When you write the records again, keep every line exactly as it was.

Data under study Start Marker

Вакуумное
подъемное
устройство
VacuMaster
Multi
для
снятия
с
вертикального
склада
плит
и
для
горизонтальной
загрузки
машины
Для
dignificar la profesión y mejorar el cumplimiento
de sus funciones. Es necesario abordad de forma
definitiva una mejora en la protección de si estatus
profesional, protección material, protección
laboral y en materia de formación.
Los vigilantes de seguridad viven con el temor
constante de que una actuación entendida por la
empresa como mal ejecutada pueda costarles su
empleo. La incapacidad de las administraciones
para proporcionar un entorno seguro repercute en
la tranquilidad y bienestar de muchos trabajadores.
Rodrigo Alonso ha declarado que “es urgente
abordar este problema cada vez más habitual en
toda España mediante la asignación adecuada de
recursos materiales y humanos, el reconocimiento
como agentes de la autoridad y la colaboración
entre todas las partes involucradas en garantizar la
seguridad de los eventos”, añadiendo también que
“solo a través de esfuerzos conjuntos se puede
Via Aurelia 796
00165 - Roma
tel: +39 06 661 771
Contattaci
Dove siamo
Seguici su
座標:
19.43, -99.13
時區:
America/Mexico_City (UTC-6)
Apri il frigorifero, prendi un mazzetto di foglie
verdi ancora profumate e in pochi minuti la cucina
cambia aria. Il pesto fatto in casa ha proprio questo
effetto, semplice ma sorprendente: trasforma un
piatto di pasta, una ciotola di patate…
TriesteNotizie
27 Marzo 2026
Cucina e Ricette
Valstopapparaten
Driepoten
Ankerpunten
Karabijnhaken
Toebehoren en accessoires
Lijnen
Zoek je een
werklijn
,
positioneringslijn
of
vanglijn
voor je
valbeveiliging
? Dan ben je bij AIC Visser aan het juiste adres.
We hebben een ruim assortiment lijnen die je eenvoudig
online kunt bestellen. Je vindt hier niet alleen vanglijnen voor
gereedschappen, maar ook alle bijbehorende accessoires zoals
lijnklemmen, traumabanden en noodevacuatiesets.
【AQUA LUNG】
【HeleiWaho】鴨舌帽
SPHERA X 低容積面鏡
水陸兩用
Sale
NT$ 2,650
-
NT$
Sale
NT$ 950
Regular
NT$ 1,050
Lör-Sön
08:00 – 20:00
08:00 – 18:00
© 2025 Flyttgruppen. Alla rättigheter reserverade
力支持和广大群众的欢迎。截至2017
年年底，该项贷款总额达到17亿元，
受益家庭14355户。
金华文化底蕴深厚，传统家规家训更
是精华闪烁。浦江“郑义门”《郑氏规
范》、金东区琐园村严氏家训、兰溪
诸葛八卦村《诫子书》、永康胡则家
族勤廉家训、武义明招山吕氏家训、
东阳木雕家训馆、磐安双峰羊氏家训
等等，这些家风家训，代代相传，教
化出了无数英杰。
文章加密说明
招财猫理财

Data under study End Marker

**Exercise result:**
Вакуумное
подъемное
устройство
VacuMaster
Multi
для
снятия
с
вертикального
склада
плит
и
для
горизонтальной
загрузки
машины
Для
dignificar la profesión y mejorar el cumplimiento
de sus funciones. Es necesario abordad de forma
definitiva una mejora en la protección de si estatus
profesional, protección material, protección
laboral y en materia de formación.
Los vigilantes de seguridad viven con el temor
constante de que una actuación entendida por la
empresa como mal ejecutada pueda costarles su
empleo. La incapacidad de las administraciones
para proporcionar un entorno seguro repercute en
la tranquilidad y bienestar de muchos trabajadores.
Rodrigo Alonso ha declarado que “es urgente
abordar este problema cada vez más habitual en
toda España mediante la asignación adecuada de
recursos materiales y humanos, el reconocimiento
como agentes de la autoridad y la colaboración
entre todas las partes involucradas en garantizar la
seguridad de los eventos”, añadiendo también que
“solo a través de esfuerzos conjuntos se puede
Via Aurelia 796
00165 - Roma
tel: +39 06 661 771
Contattaci
Dove siamo
Seguici su
座標:
19.43, -99.13
時區:
America/Mexico_City (UTC-6)
Apri il frigorifero, prendi un mazzetto di foglie
verdi ancora profumate e in pochi minuti la cucina
cambia aria. Il pesto fatto in casa ha proprio questo
effetto, semplice ma sorprendente: trasforma un
piatto di pasta, una ciotola di patate…
TriesteNotizie
27 Marzo 2026
Cucina e Ricette
Valstopapparaten
Driepoten
Ankerpunten
Karabijnhaken
Toebehoren en accessoires
Lijnen
Zoek je een
werklijn
,
positioneringslijn
of
vanglijn
voor je
valbeveiliging
? Dan ben je bij AIC Visser aan het juiste adres.
We hebben een ruim assortiment lijnen die je eenvoudig
online kunt bestellen. Je vindt hier niet alleen vanglijnen voor
gereedschappen, maar ook alle bijbehorende accessoires zoals
lijnklemmen, traumabanden en noodevacuatiesets.
【AQUA LUNG】
【HeleiWaho】鴨舌帽
SPHERA X 低容積面鏡
水陸兩用
Sale
NT$ 2,650
-
NT$
Sale
NT$ 950
Regular
NT$ 1,050
Lör-Sön
08:00 – 20:00
08:00 – 18:00
© 2025 Flyttgruppen. Alla rättigheter reserverade
力支持和广大群众的欢迎。截至2017
年年底，该项贷款总额达到17亿元，
受益家庭14355户。
金华文化底蕴深厚，传统家规家训更
是精华闪烁。浦江“郑义门”《郑氏规
范》、金东区琐园村严氏家训、兰溪
诸葛八卦村《诫子书》、永康胡则家
族勤廉家训、武义明招山吕氏家训、
东阳木雕家训馆、磐安双峰羊氏家训
等等，这些家风家训，代代相传，教
化出了无数英杰。
文章加密说明
招财猫理财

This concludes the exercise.